Saved data entries
^^^^
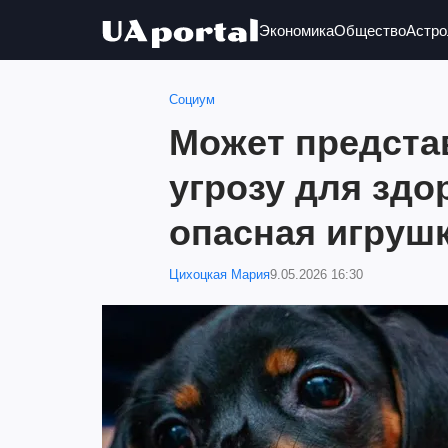
Экономика
Общество
Астро
Социум
Может предста
угрозу для здо
опасная игрушк
Цихоцкая Мария
9.05.2026 16:30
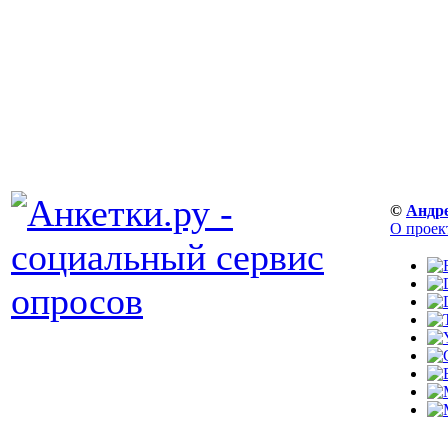
©
Андр
О проек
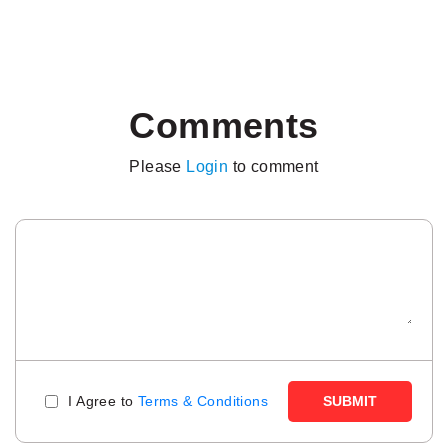
Comments
Please
Login
to comment
I Agree to
Terms & Conditions
SUBMIT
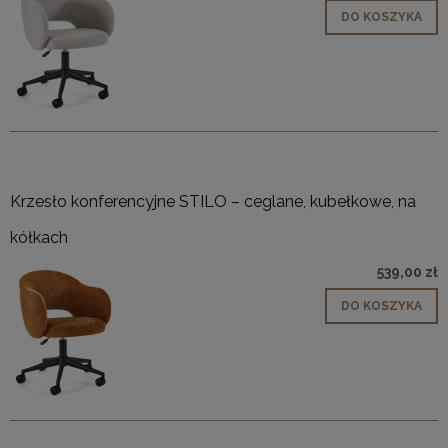
DO KOSZYKA
Krzesło konferencyjne STILO – ceglane, kubełkowe, na
kółkach
539,00 zł
DO KOSZYKA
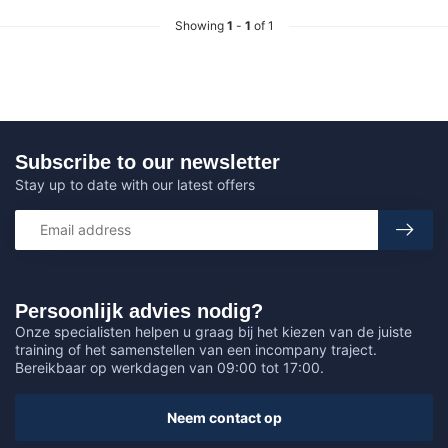
Showing
1
-
1
of 1
Subscribe to our newsletter
Stay up to date with our latest offers
Persoonlijk advies nodig?
Onze specialisten helpen u graag bij het kiezen van de juiste
training of het samenstellen van een incompany traject.
Bereikbaar op werkdagen van 09:00 tot 17:00.
Neem contact op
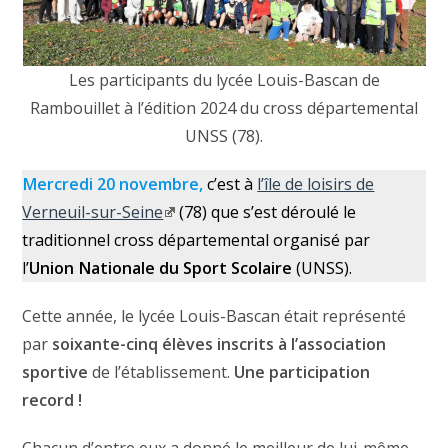
Les participants du lycée Louis-Bascan de
Rambouillet à l’édition 2024 du cross départemental
UNSS (78).
Mercredi 20 novembre,
c’est à
l’île de loisirs de
Verneuil-sur-Seine
(78) que s’est déroulé le
traditionnel cross départemental organisé par
l’
Union Nationale du Sport Scolaire
(UNSS).
Cette année, le lycée Louis-Bascan était représenté
par
soixante-cinq élèves inscrits à l’association
sportive
de l’établissement.
Une participation
record !
Chacun d’entre eux a donné le meilleur de lui-même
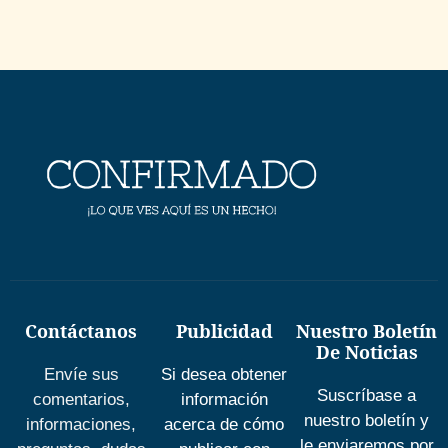
Contáctanos
Publicidad
Nuestro Boletín
De Noticias
Envíe sus
Si desea obtener
Suscríbase a
comentarios,
información
nuestro boletín y
informaciones,
acerca de cómo
le enviaremos por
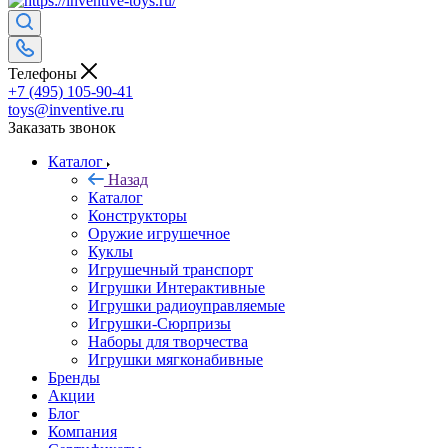
Телефоны
+7 (495) 105-90-41
toys@inventive.ru
Заказать звонок
Каталог
Назад
Каталог
Конструкторы
Оружие игрушечное
Куклы
Игрушечный транспорт
Игрушки Интерактивные
Игрушки радиоуправляемые
Игрушки-Сюрпризы
Наборы для творчества
Игрушки мягконабивные
Бренды
Акции
Блог
Компания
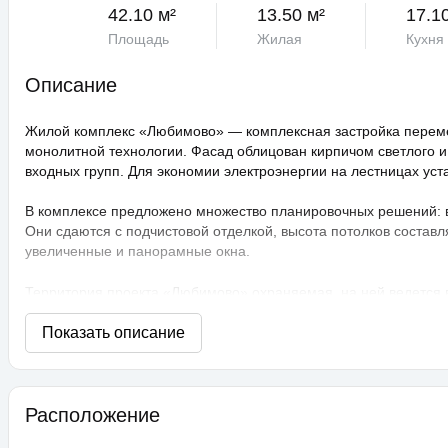
42.10 м²
13.50 м²
17.1
Площадь
Жилая
Кухня
Описание
Жилой комплекс «Любимово» — комплексная застройка переме
монолитной технологии. Фасад облицован кирпичом светлого и
входных групп. Для экономии электроэнергии на лестницах ус
В комплексе предложено множество планировочных решений: в н
Они сдаются с подчистовой отделкой, высота потолков составл
увеличенные и панорамные окна.
Территория проекта «Любимово» охраняемая, на ней ведется
распознаванием лиц и управлением через приложение. Придом
технологии сезонного цветения, выполнен многоуровневый ла
площадки, профессиональные площадки для групповых видов с
прогулочные аллеи, а также школа и 3 детских сада. Для авто
ЖК «Любимово» находится в районе «Губернский». Внешняя инф
Расположение
магазины, поликлиника, салоны красоты. До центра Краснодар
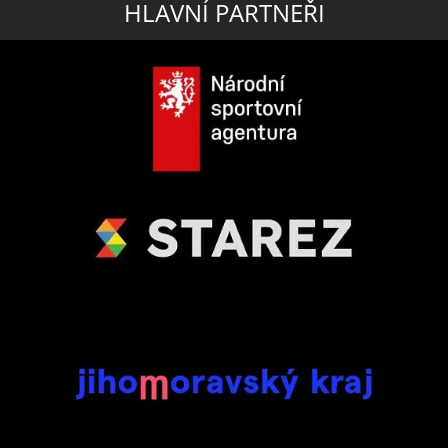
HLAVNÍ PARTNEŘI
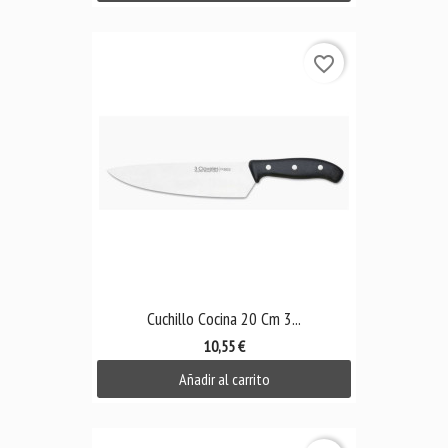
favorite_border
Cuchillo Cocina 20 Cm 3...
10,55 €
Añadir al carrito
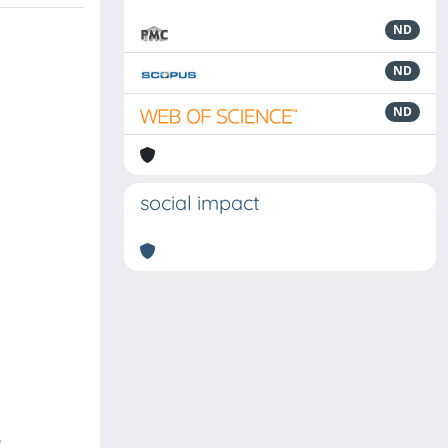
ND
ND
ND
social impact
n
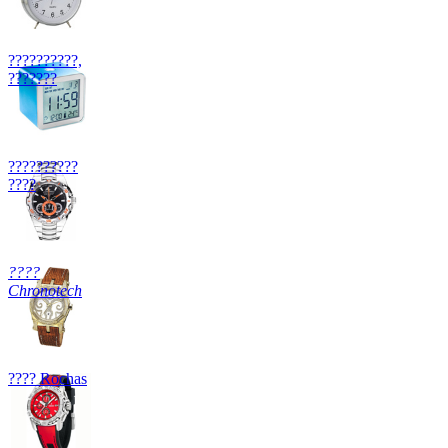
??????????,
???????
??????????
????
????
Chronotech
???? Rochas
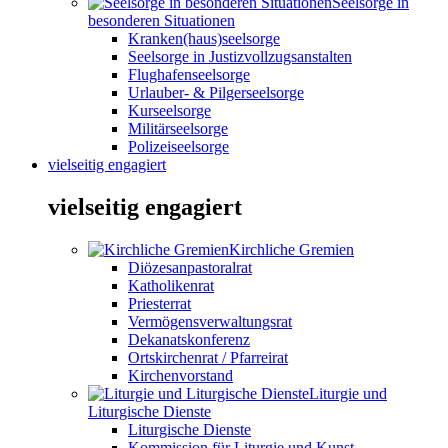
Seelsorge in
besonderen Situationen
Kranken(haus)seelsorge
Seelsorge in Justizvollzugsanstalten
Flughafenseelsorge
Urlauber- & Pilgerseelsorge
Kurseelsorge
Militärseelsorge
Polizeiseelsorge
vielseitig engagiert
vielseitig engagiert
Kirchliche Gremien
Diözesanpastoralrat
Katholikenrat
Priesterrat
Vermögensverwaltungsrat
Dekanatskonferenz
Ortskirchenrat / Pfarreirat
Kirchenvorstand
Liturgie und
Liturgische Dienste
Liturgische Dienste
Kommission für Liturgie und Kunst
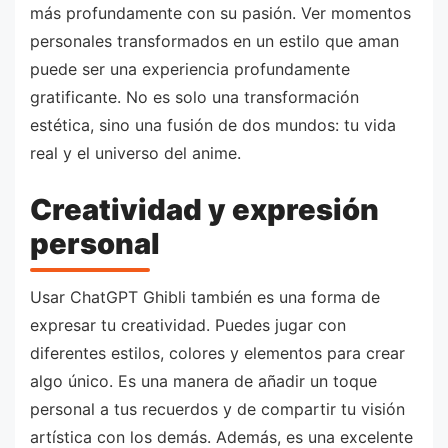
más profundamente con su pasión. Ver momentos
personales transformados en un estilo que aman
puede ser una experiencia profundamente
gratificante. No es solo una transformación
estética, sino una fusión de dos mundos: tu vida
real y el universo del anime.
Creatividad y expresión
personal
Usar ChatGPT Ghibli también es una forma de
expresar tu creatividad. Puedes jugar con
diferentes estilos, colores y elementos para crear
algo único. Es una manera de añadir un toque
personal a tus recuerdos y de compartir tu visión
artística con los demás. Además, es una excelente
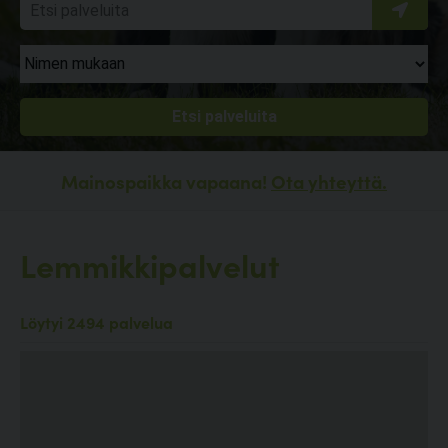
Mainospaikka vapaana!
Ota yhteyttä.
Lemmikkipalvelut
Löytyi 2494 palvelua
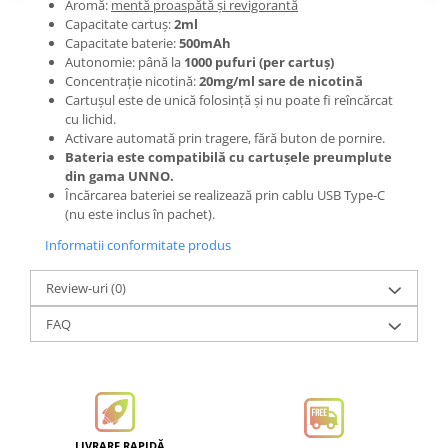
Aromă:
mentă proaspătă și revigorantă
Capacitate cartuș:
2ml
Capacitate baterie:
500mAh
Autonomie: până la
1000 pufuri (per cartuș)
Concentrație nicotină:
20mg/ml sare de nicotină
Cartușul este de unică folosință și nu poate fi reîncărcat
cu lichid.
Activare automată prin tragere, fără buton de pornire.
Bateria este compatibilă cu cartușele preumplute
din gama UNNO.
Încărcarea bateriei se realizează prin cablu USB Type-C
(nu este inclus în pachet).
Informatii conformitate produs
Review-uri
(0)
FAQ
LIVRARE RAPIDĂ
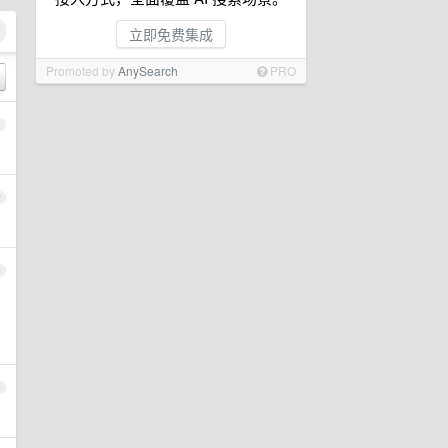
立即免费集成
Promoted by
AnySearch
PRO
1
2
3
4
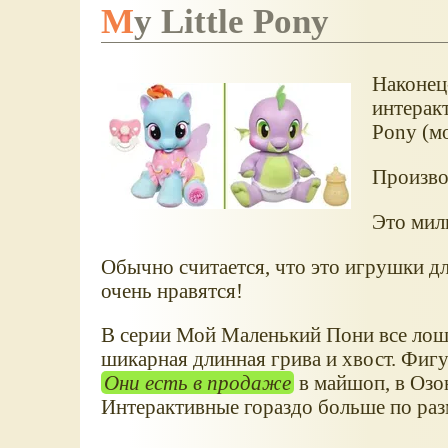
My Little Pony
Наконец
интеракт
Pony (м
Произво
Это мил
Обычно считается, что это игрушки д
очень нравятся!
В серии Мой Маленький Пони все лоша
шикарная длинная грива и хвост. Фиг
Они есть в продаже
в майшоп, в Озон
Интерактивные гораздо больше по раз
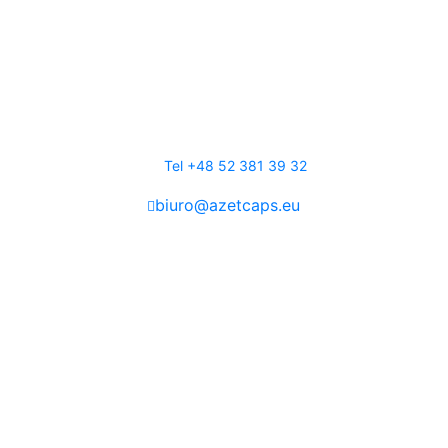
DANE KONTAKTOWE
Biuro:
Tel +48 52 381 39 32
biuro@azetcaps.eu
AZET Hats & Caps Sp. z o.o. Sp. k.
ul. Ptasia 1
86-031
Żołędowo
NIP 554-290-39-13
REGON 340916916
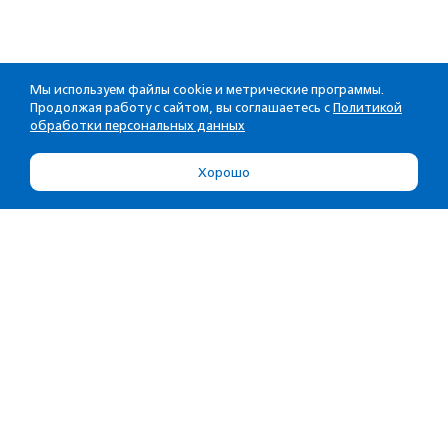
Мы используем файлы cookie и метрические программы.
Продолжая работу с сайтом, вы соглашаетесь с
Политикой
обработки персональных данных
Хорошо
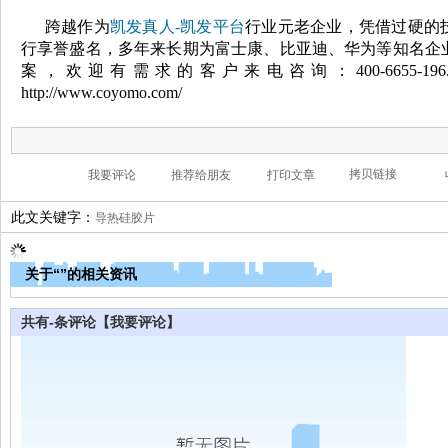
跨越作为
凯发真人-凯发平台
行业元老企业，凭借过硬的
行享誉盛名，多年来长期为富士康、比亚迪、华为等知名企
案，欢迎有需求的客户来电咨询：
400-66
http://www.coyomo.com/
此文关键字：
导热硅胶片
关于“”的相关资讯
共有
-
条评论
【我要评论】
^^^^
_TASK STATEMENT_
Where the string "технологии" occurs in the data, return the whole line.

_OUTPUT_
монолитной технологии. Фасад облицован кирпичом светлого и
технологии сезонного цветения, выполнен многоуровневый ла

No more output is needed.